All of the entries need to be repeated exactly. Leave nothing out.

§ INPUT DATA:
------

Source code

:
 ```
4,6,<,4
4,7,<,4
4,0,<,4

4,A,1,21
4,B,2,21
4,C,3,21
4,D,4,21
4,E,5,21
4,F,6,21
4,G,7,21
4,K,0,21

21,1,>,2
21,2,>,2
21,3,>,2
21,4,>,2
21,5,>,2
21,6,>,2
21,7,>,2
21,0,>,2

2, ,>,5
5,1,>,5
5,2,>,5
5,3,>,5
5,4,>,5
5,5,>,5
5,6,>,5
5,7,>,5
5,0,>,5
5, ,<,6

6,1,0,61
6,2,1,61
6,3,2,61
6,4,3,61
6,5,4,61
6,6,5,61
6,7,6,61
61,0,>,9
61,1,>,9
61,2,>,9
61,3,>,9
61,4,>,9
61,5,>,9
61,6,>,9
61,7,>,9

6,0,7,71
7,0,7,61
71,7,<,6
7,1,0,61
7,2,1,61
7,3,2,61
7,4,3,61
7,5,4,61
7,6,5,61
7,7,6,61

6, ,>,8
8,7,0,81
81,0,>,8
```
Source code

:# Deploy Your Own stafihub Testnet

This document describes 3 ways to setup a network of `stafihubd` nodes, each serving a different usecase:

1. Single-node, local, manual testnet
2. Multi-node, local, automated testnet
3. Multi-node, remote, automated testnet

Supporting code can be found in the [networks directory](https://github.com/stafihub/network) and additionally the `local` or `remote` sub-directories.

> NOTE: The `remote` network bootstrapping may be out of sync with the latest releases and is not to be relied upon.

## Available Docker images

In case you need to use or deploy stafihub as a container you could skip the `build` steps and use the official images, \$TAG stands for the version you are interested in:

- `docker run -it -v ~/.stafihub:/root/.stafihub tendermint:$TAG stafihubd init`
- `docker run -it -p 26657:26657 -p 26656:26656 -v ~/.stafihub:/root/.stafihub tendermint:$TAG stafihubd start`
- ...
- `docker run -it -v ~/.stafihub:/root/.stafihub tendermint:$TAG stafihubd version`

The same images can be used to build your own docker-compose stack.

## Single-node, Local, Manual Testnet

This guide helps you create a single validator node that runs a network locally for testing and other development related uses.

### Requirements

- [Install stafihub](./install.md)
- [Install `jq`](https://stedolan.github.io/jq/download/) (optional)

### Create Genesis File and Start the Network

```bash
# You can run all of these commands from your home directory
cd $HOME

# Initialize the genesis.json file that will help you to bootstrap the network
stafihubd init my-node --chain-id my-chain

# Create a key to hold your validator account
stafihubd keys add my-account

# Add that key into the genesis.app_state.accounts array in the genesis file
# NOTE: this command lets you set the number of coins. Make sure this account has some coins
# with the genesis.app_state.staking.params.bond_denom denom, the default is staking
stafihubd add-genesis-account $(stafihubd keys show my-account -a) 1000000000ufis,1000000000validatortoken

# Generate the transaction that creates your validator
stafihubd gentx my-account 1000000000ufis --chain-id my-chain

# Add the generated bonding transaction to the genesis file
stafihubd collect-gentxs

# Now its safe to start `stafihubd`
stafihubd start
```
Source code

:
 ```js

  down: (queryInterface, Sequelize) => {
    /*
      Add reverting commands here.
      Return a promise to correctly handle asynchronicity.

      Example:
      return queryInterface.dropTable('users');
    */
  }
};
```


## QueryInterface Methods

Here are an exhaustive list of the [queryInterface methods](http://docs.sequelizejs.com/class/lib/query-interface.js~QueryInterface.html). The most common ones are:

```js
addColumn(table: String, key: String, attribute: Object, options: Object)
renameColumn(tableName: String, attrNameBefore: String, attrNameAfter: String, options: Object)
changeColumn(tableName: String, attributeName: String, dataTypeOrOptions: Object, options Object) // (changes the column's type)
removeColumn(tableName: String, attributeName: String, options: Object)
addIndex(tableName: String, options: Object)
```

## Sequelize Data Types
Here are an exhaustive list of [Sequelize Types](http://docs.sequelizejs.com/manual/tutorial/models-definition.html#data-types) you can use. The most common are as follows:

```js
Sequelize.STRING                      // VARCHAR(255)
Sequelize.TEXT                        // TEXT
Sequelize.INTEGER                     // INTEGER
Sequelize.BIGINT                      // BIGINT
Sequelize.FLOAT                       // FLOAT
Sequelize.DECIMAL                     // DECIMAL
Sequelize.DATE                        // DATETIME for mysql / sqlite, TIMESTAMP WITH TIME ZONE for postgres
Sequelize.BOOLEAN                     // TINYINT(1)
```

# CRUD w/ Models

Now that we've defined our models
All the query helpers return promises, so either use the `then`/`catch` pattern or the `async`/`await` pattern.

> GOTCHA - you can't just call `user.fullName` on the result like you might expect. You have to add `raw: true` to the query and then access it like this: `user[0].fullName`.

------

§ ANSWER FOR THE TASK:
Source code

:
 ```
4,6,<,4
4,7,<,4
4,0,<,4

4,A,1,21
4,B,2,21
4,C,3,21
4,D,4,21
4,E,5,21
4,F,6,21
4,G,7,21
4,K,0,21

21,1,>,2
21,2,>,2
21,3,>,2
21,4,>,2
21,5,>,2
21,6,>,2
21,7,>,2
21,0,>,2

2, ,>,5
5,1,>,5
5,2,>,5
5,3,>,5
5,4,>,5
5,5,>,5
5,6,>,5
5,7,>,5
5,0,>,5
5, ,<,6

6,1,0,61
6,2,1,61
6,3,2,61
6,4,3,61
6,5,4,61
6,6,5,61
6,7,6,61
61,0,>,9
61,1,>,9
61,2,>,9
61,3,>,9
61,4,>,9
61,5,>,9
61,6,>,9
61,7,>,9

6,0,7,71
7,0,7,61
71,7,<,6
7,1,0,61
7,2,1,61
7,3,2,61
7,4,3,61
7,5,4,61
7,6,5,61
7,7,6,61

6, ,>,8
8,7,0,81
81,0,>,8
```
Source code

:# Deploy Your Own stafihub Testnet

This document describes 3 ways to setup a network of `stafihubd` nodes, each serving a different usecase:

1. Single-node, local, manual testnet
2. Multi-node, local, automated testnet
3. Multi-node, remote, automated testnet

Supporting code can be found in the [networks directory](https://github.com/stafihub/network) and additionally the `local` or `remote` sub-directories.

> NOTE: The `remote` network bootstrapping may be out of sync with the latest releases and is not to be relied upon.

## Available Docker images

In case you need to use or deploy stafihub as a container you could skip the `build` steps and use the official images, \$TAG stands for the version you are interested in:

- `docker run -it -v ~/.stafihub:/root/.stafihub tendermint:$TAG stafihubd init`
- `docker run -it -p 26657:26657 -p 26656:26656 -v ~/.stafihub:/root/.stafihub tendermint:$TAG stafihubd start`
- ...
- `docker run -it -v ~/.stafihub:/root/.stafihub tendermint:$TAG stafihubd version`

The same images can be used to build your own docker-compose stack.

## Single-node, Local, Manual Testnet

This guide helps you create a single validator node that runs a network locally for testing and other development related uses.

### Requirements

- [Install stafihub](./install.md)
- [Install `jq`](https://stedolan.github.io/jq/download/) (optional)

### Create Genesis File and Start the Network

```bash
# You can run all of these commands from your home directory
cd $HOME

# Initialize the genesis.json file that will help you to bootstrap the network
stafihubd init my-node --chain-id my-chain

# Create a key to hold your validator account
stafihubd keys add my-account

# Add that key into the genesis.app_state.accounts array in the genesis file
# NOTE: this command lets you set the number of coins. Make sure this account has some coins
# with the genesis.app_state.staking.params.bond_denom denom, the default is staking
stafihubd add-genesis-account $(stafihubd keys show my-account -a) 1000000000ufis,1000000000validatortoken

# Generate the transaction that creates your validator
stafihubd gentx my-account 1000000000ufis --chain-id my-chain

# Add the generated bonding transaction to the genesis file
stafihubd collect-gentxs

# Now its safe to start `stafihubd`
stafihubd start
```
Source code

:
 ```js

  down: (queryInterface, Sequelize) => {
    /*
      Add reverting commands here.
      Return a promise to correctly handle asynchronicity.

      Example:
      return queryInterface.dropTable('users');
    */
  }
};
```


## QueryInterface Methods

Here are an exhaustive list of the [queryInterface methods](http://docs.sequelizejs.com/class/lib/query-interface.js~QueryInterface.html). The most common ones are:

```js
addColumn(table: String, key: String, attribute: Object, options: Object)
renameColumn(tableName: String, attrNameBefore: String, attrNameAfter: String, options: Object)
changeColumn(tableName: String, attributeName: String, dataTypeOrOptions: Object, options Object) // (changes the column's type)
removeColumn(tableName: String, attributeName: String, options: Object)
addIndex(tableName: String, options: Object)
```

## Sequelize Data Types
Here are an exhaustive list of [Sequelize Types](http://docs.sequelizejs.com/manual/tutorial/models-definition.html#data-types) you can use. The most common are as follows:

```js
Sequelize.STRING                      // VARCHAR(255)
Sequelize.TEXT                        // TEXT
Sequelize.INTEGER                     // INTEGER
Sequelize.BIGINT                      // BIGINT
Sequelize.FLOAT                       // FLOAT
Sequelize.DECIMAL                     // DECIMAL
Sequelize.DATE                        // DATETIME for mysql / sqlite, TIMESTAMP WITH TIME ZONE for postgres
Sequelize.BOOLEAN                     // TINYINT(1)
```

# CRUD w/ Models

Now that we've defined our models
All the query helpers return promises, so either use the `then`/`catch` pattern or the `async`/`await` pattern.

> GOTCHA - you can't just call `user.fullName` on the result like you might expect. You have to add `raw: true` to the query and then access it like this: `user[0].fullName`.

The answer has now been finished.